Experts attribute much of the success of AOL, the social networking forbearer of sites like Facebook and Twitter, to its private chat rooms -- and anyone who remembers scanning the user-created chats remembers the adults-only nature of many of them.

Websites that require memberships, encryption coding, speedier file-sharing technology -- all can trace their roots back to the adult industry.

These days, in addition to the race for the iPad screen, at least a couple of porn flicks are in production using burgeoning 3-D technology. While Hollywood has scored with a few blockbusters, 3-D tech for the television is still in its infancy -- and porn, as always, is right there to capitalize.

"Just imagine that you'll be watching it as if you were sitting beside the bed," Hong Kong-based producer Stephen Shiu Jr. said of his movie, "3D Zen and Sex," which is set to begin filming this month with a budget of nearly $4 million. "There will be many close-ups. It will look as if the actresses are only a few centimeters from the audience."

For adult-entertainment companies, staying on the cutting edge of technology can be necessary to survive.

Ilan Bunimovitz is the CEO of Private Media Group, the company that announced the iPad porn offering, which uses cloud computing to store a customer's videos.

In effect, he's saying it's like an iTunes for porn -- an online service that lets users buy and access a personal collection of adult videos via their iPads. Of course, the slate computer's browser can already be used to surf the internet for adult content.

He said his company, with its 25-member technology department, began working on ways to take advantage of theiPad the day it was announced in January. By the time Apple released the device in early April, the system was ready, he said.

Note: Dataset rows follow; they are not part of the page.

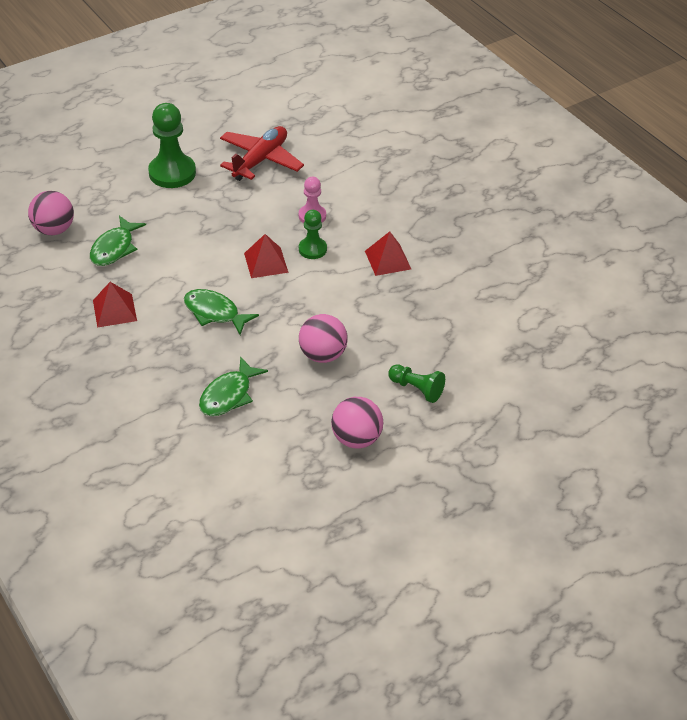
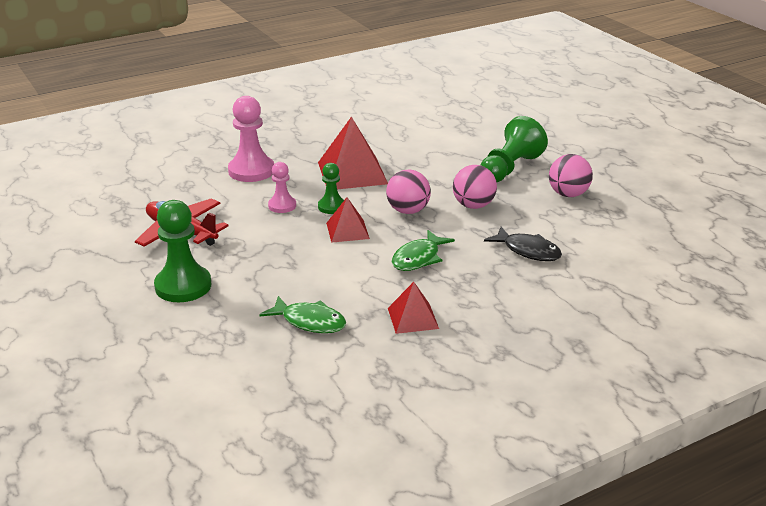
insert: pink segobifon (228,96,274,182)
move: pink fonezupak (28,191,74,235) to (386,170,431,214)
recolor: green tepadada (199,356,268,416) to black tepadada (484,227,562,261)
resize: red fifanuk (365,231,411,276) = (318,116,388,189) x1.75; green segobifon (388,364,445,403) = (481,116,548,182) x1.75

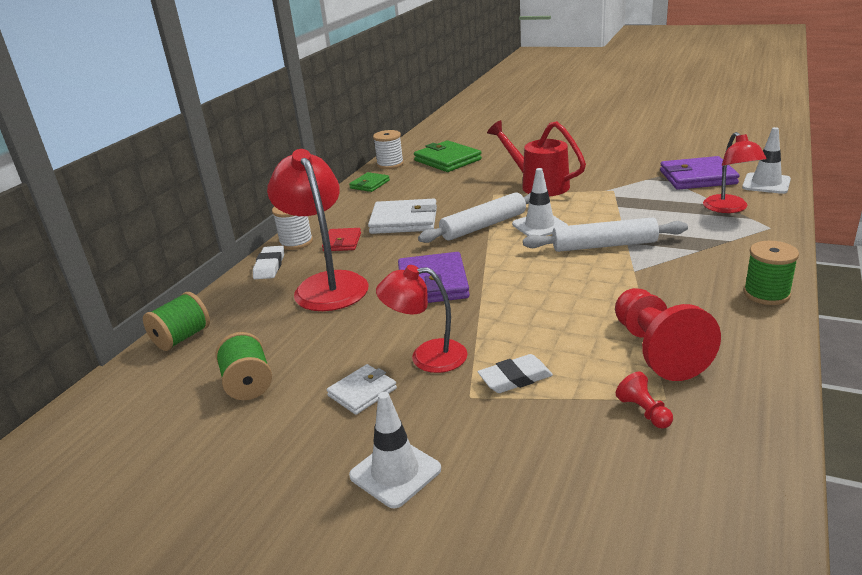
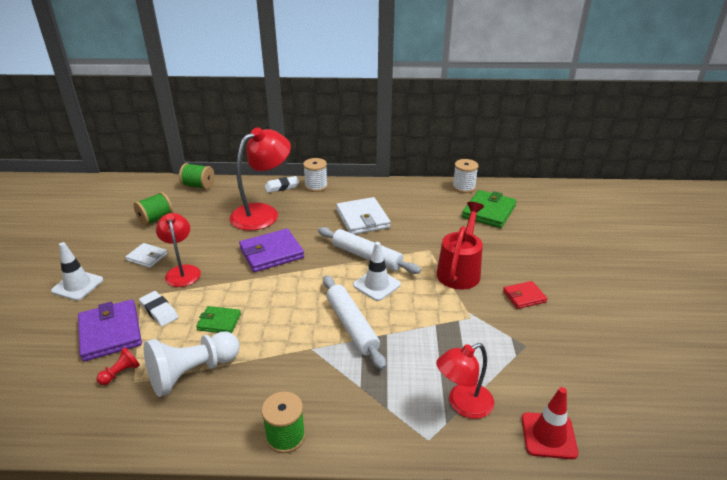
move: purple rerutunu (660,156,739,190) to (78,300,142,361); green rerutunu (349,172,390,192) to (196,306,241,333); red rerutunu (322,228,361,251) to (503,281,547,309)
recolor: red segobifon (615,288,721,381) to white segobifon (144,332,240,397); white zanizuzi (742,127,791,194) to red zanizuzi (522,387,578,459)

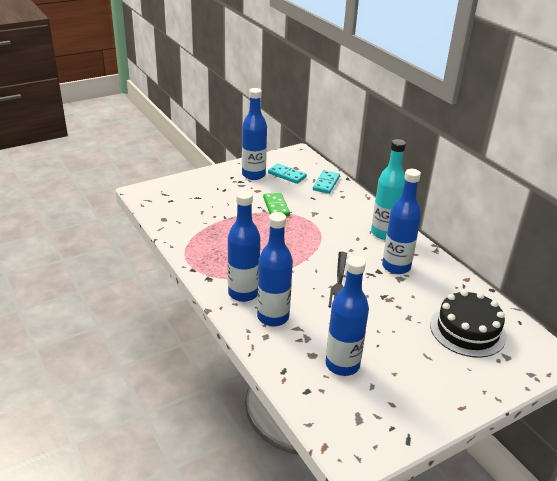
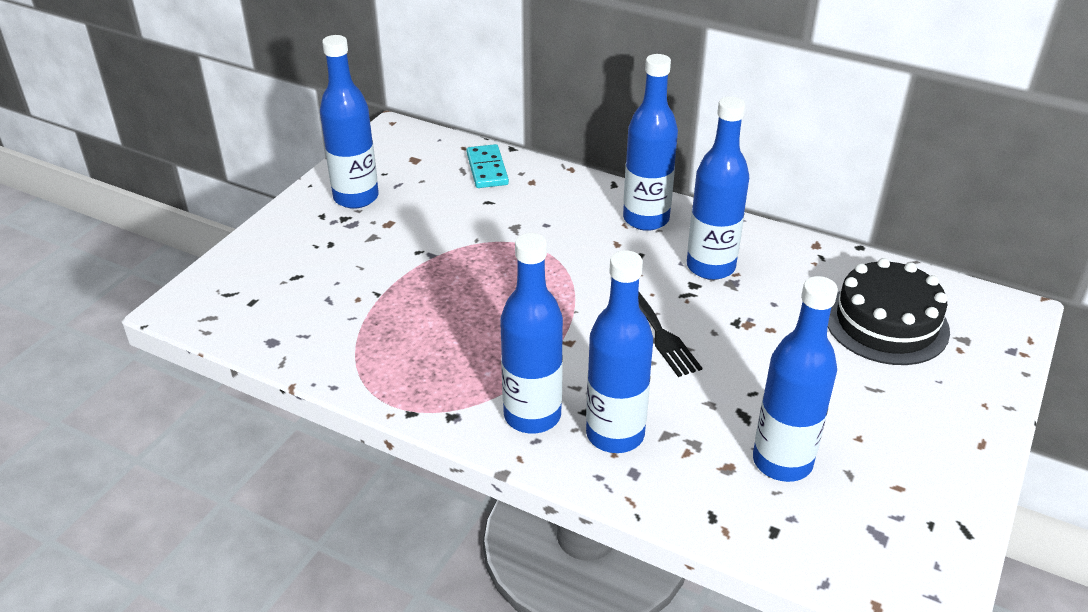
delete: green mabaki (263,193,290,216); turquoise mabaki (268,163,307,184)
recolor: turquoise nugorofal (371,139,406,240) to blue nugorofal (623,54,678,231)

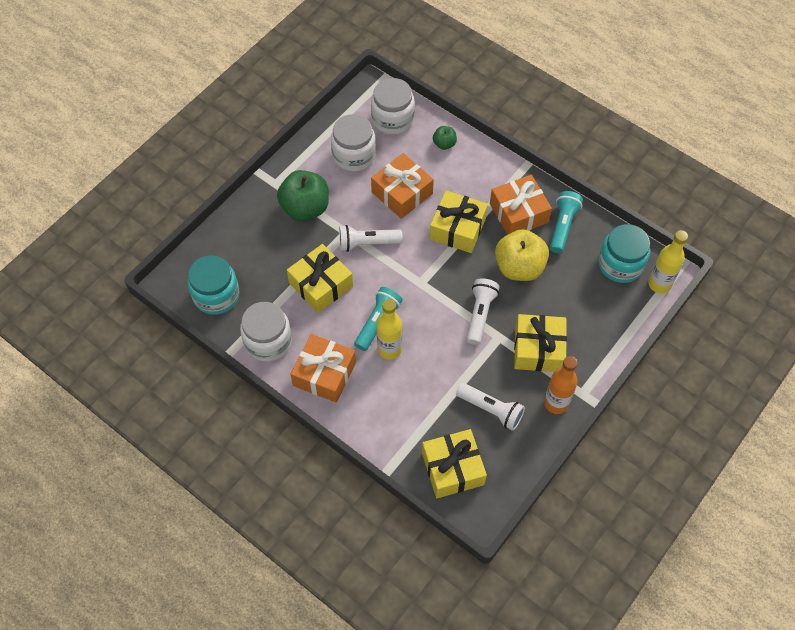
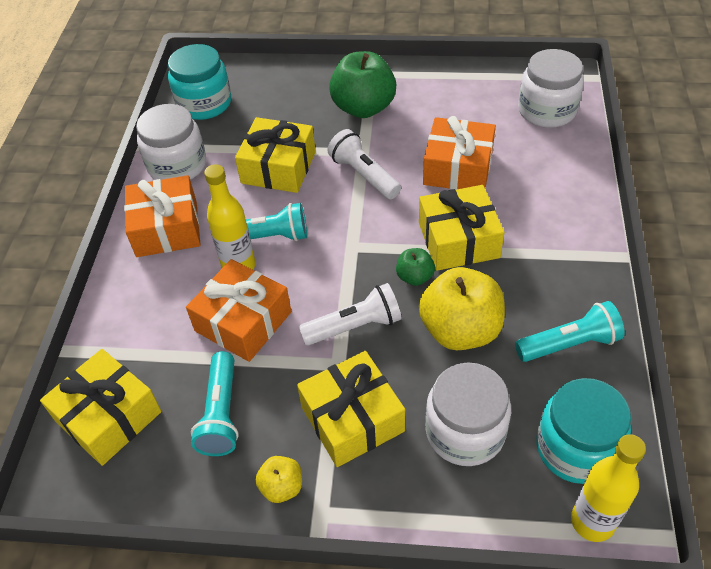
move: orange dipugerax (490,175,552,235) to (186,259,291,362); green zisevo (433,126,457,150) to (396,248,435,286); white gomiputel (331,114,376,171) to (425,363,511,466)
replace: orange nugorofal (544,356,578,414) to yellow zisevo (255,456,302,503)
recolor: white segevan (456,383,525,431) to turquoise segevan (191,351,239,456)

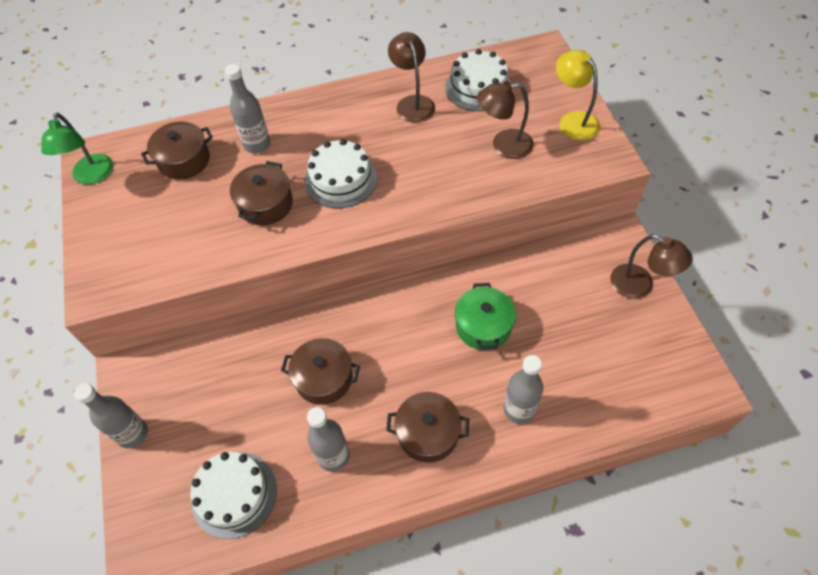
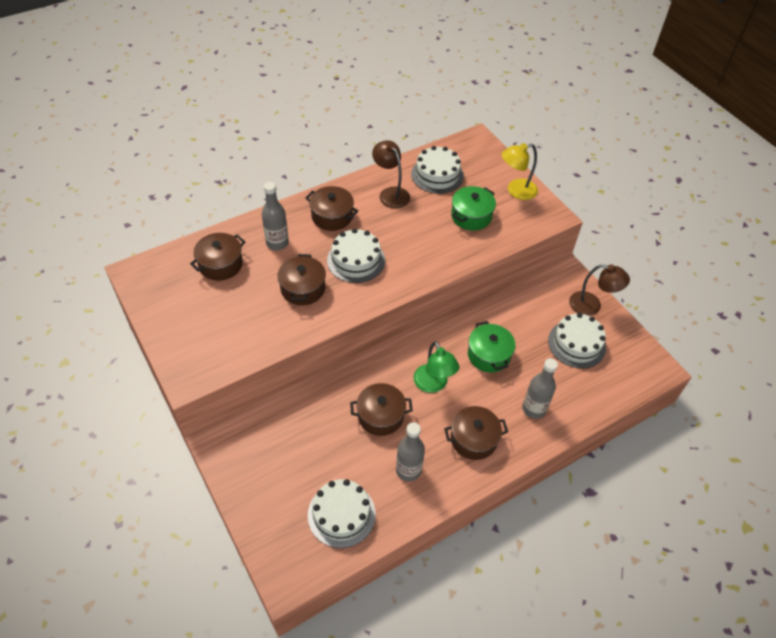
delete: grey nugorofal (74,383,148,449)
insert: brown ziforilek (305,186,358,231); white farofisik (548,313,606,368)
move: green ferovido (41,112,113,185) to (414,341,459,393)
replace: brown ferovido (477,81,533,159) to green ziforilek (451,186,496,231)
rotate: yellow ferovido (556,50,600,140) = (501,143,538,200) 60 degrees counterclockwise

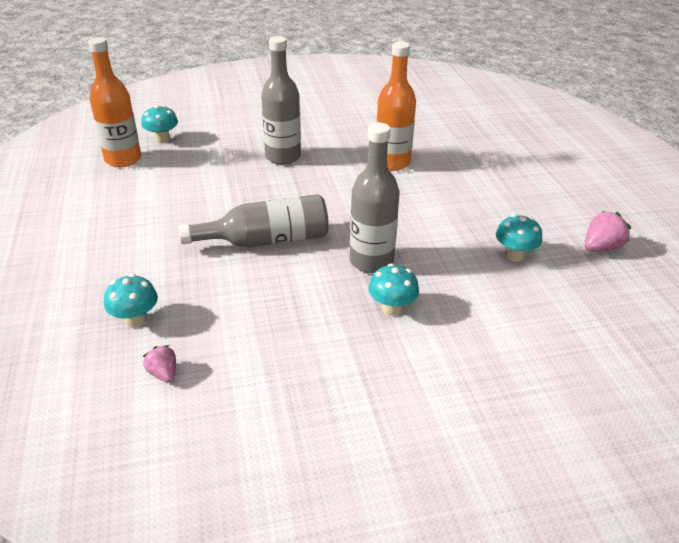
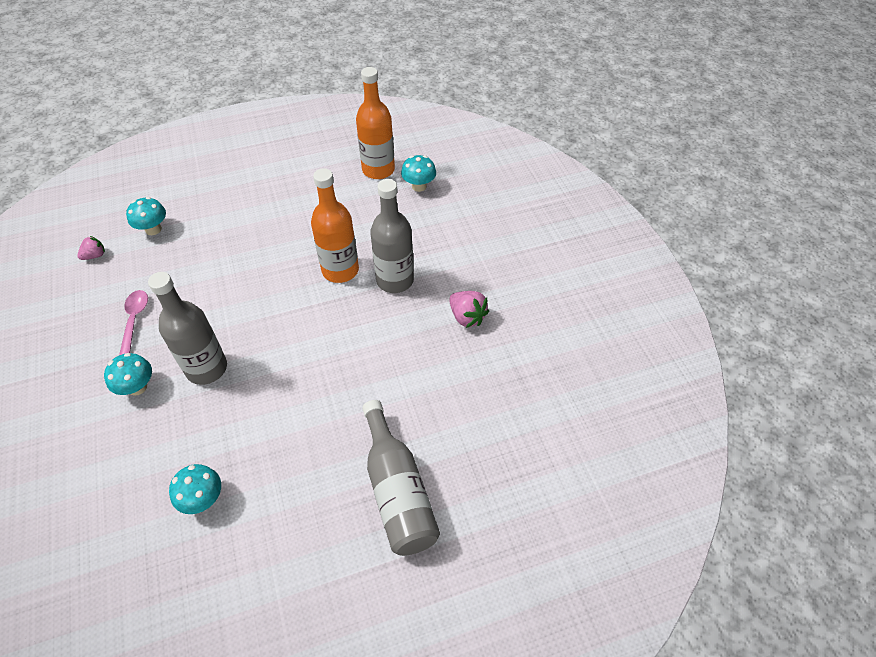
insert: pink zodukul (119,290,148,355)
move: orange nugorofal (376,42,416,171) to (311,168,359,283); grey nugorofal (178,194,329,248) to (362,400,440,556); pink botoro (585,211,631,252) to (449,291,489,328)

"Every step of the way, when there's a new technology, we explore it," said Bunimovitz. "In the adult business, many times the traditional venues are not available to us, so we have to be innovative to get our content to the consumer.

"With adult content, you need to create your own solutions."

Porn companies can capitalize on the latest technological advances because of their deep pockets and the relative certainty that their investments will be returned by customers willing to pony up for their product, experts say.

"People are willing to pay a premium for pornography," said Coopersmith, the Texas A&M professor. "You see this with movies, with VCRs -- which is when it first really became noticeable. DVDs, computer games, cable TV -- if you look at the price of those [adult] products, they're higher profit margins for the vendors."

That fact creates a conundrum for product developers. Often, any new product's pornographic potential remains a dirty little secret -- privately discussed by the manufacturer but left unspoken in public.

One of Coopersmith's favorite examples is the early days of instant cameras. Manufacturers were fully aware how many customers would use a camera that didn't require you to go to the local pharmacist to have your film developed, he said.

One of the earliest was Polaroid's provocatively named camera, "The Swinger" -- ostensibly so-called because of a strap that let it dangle from the user's wrist.

In a television ad, a young man uses it to photograph a bevy of gyrating, bikini-clad models before eventually picking one to walk off into the sunset -- with only the camera between them.

"One of the silent slogans of the porn-tech world is 'Don't ask. Don't tell. Do sell," Coopersmith said. "You don't want to be public, but you've got your own private corporate plans."

"As for the future, Bunimovitz says he doesn't expect his industry to back away from the cutting edge of technology. He's currently intrigued with the potential of artificial intelligence, which he said one day might simulate a live porn star who could "interact" with the user.

"There's always something new," he said. "At any point in time, we'll be working on new initiatives. Some of them will flop and some of them will be big -- but there's always something in the works."